Ontario_Public_Librabry_Revanue_Insights

title: "Project 2" author: "Dhruv Sojitra" date: "2022-11-17" output: pdf_document

* Background

Today's world is emerging with the advancements in Internet Technologies, which has empowered the human race with information at their fingertips. This may have caused an effect in operations of Libraries in Ontario and around the world. This analysis is intended to study the library data from Ontario's public libraries: (https://data.ontario.ca/dataset/ontario-public-library-statistics) and observe the effects/trends in Library Operations and suggest ideas for the libraries of Ontario to SUCCEED.

* Business Objective and Success Criteria

The objectives of this project is to propose such solutions that the libraries of Ontario attain SUCCESS. By SUCCESS we mean the following terms:

Increase Revenue of the libraries
Increase Customer Base for the libraries, i.e., Increase outreach

* Data Selection

Following are the data columns considered for the analysis

Library Name
Library Number
City
No of Cardholders
Year
Total Revenue
In-person Visits
Social Media Visits

Research Question

Are the number of Social Media Visits and In Person Visits releated ? If they are related do they influence Revenue?

Benefits of the analysis:

By doing this analysis we will be able to know if libraries work more on digital marketing and growing their presence on social media will influence their success or not.

Importing Dataset

# Importing Libraries
library(tidyverse)

data2017 <- read.csv("2017.csv")
data2018 <- read.csv("2018.csv")
data2019 <- read.csv("2019.csv")
data2020 <- read.csv("2020.csv")

# Converting the data columns to interger for further interpretation

# To int for column G1.5.3.W..No..of.Social.Media.visits
data2017$G1.5.3.W..No..of.Social.Media.visits <- as.integer( gsub('[^[:alnum:] ]','',data2017$G1.5.3.W..No..of.Social.Media.visits))

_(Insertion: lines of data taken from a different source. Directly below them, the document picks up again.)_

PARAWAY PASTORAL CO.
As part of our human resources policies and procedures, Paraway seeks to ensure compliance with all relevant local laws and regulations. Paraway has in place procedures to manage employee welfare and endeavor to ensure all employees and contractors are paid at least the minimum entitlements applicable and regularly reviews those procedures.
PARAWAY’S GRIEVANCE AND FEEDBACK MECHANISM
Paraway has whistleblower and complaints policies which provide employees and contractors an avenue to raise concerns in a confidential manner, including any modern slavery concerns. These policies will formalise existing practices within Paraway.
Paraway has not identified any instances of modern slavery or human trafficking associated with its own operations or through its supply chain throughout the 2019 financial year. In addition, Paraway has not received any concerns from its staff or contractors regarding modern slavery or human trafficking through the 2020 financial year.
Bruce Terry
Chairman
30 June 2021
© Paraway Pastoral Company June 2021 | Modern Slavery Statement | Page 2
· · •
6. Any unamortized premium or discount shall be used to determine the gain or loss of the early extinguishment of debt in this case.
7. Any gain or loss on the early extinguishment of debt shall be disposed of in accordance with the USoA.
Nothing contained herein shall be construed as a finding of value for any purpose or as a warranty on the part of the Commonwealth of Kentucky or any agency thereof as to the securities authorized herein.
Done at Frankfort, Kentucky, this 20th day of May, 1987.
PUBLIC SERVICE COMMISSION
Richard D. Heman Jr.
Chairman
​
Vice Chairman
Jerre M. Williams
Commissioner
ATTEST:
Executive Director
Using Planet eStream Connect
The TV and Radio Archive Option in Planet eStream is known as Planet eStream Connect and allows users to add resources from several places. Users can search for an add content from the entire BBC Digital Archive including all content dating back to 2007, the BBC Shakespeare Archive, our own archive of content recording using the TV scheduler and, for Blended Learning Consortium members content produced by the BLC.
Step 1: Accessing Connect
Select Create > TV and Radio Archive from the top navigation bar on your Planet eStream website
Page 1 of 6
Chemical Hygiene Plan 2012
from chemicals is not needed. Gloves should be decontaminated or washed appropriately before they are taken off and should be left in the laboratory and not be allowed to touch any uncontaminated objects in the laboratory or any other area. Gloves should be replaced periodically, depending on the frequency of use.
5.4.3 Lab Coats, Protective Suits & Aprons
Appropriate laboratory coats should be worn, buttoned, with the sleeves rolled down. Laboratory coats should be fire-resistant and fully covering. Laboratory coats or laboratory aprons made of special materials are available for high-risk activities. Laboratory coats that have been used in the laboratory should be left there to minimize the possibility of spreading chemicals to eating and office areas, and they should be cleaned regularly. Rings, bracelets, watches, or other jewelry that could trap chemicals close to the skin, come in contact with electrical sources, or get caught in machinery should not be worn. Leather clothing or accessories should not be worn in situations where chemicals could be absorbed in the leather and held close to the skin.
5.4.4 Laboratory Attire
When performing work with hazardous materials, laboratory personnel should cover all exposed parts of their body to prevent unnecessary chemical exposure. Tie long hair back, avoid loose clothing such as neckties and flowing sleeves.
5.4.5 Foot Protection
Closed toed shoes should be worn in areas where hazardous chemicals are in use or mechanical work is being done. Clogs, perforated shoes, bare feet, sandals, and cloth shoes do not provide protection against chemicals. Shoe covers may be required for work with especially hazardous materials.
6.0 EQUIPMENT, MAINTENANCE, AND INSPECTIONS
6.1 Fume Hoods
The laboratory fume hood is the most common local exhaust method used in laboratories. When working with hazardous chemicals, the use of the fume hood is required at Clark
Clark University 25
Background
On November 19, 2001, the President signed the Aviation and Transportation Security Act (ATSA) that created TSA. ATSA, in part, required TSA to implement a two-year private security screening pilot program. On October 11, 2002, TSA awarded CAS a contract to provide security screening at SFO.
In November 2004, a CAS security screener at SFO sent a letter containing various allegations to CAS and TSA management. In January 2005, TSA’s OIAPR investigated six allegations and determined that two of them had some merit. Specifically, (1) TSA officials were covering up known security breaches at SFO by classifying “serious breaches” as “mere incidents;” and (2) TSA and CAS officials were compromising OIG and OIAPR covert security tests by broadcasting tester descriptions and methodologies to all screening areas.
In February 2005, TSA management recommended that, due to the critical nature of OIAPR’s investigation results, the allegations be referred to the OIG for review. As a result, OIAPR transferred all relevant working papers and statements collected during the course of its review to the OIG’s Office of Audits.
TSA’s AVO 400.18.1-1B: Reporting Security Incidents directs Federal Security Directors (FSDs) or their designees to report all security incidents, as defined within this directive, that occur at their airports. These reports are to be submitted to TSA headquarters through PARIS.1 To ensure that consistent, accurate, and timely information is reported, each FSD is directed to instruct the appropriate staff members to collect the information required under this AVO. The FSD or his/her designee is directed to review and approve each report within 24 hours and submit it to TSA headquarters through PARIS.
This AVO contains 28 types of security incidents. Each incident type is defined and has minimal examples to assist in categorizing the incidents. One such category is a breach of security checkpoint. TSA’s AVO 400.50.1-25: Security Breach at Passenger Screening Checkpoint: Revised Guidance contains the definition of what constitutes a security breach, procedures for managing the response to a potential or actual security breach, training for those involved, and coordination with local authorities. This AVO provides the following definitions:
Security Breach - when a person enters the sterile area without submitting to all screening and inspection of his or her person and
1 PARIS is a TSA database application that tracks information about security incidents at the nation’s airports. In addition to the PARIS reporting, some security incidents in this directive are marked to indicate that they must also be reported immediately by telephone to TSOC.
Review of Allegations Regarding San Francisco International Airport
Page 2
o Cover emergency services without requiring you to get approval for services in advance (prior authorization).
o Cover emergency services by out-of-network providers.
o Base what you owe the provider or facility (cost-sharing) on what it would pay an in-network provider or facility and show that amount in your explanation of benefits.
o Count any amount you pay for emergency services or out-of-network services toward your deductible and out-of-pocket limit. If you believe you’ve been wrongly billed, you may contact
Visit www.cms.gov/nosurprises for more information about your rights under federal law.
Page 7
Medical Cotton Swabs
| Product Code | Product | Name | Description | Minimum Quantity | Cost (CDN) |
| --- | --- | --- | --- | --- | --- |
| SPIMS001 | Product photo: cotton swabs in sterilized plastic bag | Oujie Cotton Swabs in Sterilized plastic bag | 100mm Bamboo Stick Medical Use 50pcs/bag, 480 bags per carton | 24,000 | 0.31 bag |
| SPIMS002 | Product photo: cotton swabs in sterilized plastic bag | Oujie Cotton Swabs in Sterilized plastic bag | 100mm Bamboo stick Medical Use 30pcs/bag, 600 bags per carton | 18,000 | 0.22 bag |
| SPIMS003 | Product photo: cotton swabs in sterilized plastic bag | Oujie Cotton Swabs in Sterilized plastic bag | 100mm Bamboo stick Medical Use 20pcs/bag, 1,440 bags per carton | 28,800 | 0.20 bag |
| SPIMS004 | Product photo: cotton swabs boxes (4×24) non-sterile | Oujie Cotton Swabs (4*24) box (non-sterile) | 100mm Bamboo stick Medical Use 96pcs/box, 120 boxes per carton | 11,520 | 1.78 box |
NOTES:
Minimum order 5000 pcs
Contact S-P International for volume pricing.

data2018$G1.5.3.W..No..of.Social.Media.visits <- as.integer( gsub('[^[:alnum:] ]','',data2018$G1.5.3.W..No..of.Social.Media.visits))

data2019$G1.5.3.W..No..of.Social.Media.visits <- as.integer( gsub('[^[:alnum:] ]','',data2019$G1.5.3.W..No..of.Social.Media.visits))

# !!! DATASET 2020 DOES NOT HAVE THIS COLUMN !!!
#data2020$G1.5.3.W..No..of.Social.Media.visits <- as.integer( gsub('[^[:alnum:] ]','',data2020$G1.5.3.W..No..of.Social.Media.visits))

# To int for column G1.5.1.W..No..of.visits.to.the.library.made.in.person
data2017$G1.5.1.W..No..of.visits.to.the.library.made.in.person <- as.integer( gsub('[^[:alnum:] ]','',data2017$G1.5.1.W..No..of.visits.to.the.library.made.in.person))

data2018$G1.5.1.W..No..of.visits.to.the.library.made.in.person <- as.integer( gsub('[^[:alnum:] ]','',data2018$G1.5.1.W..No..of.visits.to.the.library.made.in.person))

data2019$G1.5.1.W..No..of.visits.to.the.library.made.in.person <- as.integer( gsub('[^[:alnum:] ]','',data2019$G1.5.1.W..No..of.visits.to.the.library.made.in.person))

data2020$G1.5.1.W..No..of.visits.to.the.library.made.in.person <- as.integer( gsub('[^[:alnum:] ]','',data2020$G1.5.1.W..No..of.visits.to.the.library.made.in.person))

# To int for column B2.9..Total.Operating.Revenues
data2017$B2.9..Total.Operating.Revenues <- as.integer( gsub('[^[:alnum:] ]','',data2017$B2.9..Total.Operating.Revenues))

data2018$B2.9..Total.Operating.Revenues <- as.integer( gsub('[^[:alnum:] ]','',data2018$B2.9..Total.Operating.Revenues))

data2019$B2.9..Total.Operating.Revenues <- as.integer( gsub('[^[:alnum:] ]','',data2019$B2.9..Total.Operating.Revenues))

data2020$B2.9..Total.Operating.Revenues <- as.integer( gsub('[^[:alnum:] ]','',data2020$B2.9..Total.Operating.Revenues))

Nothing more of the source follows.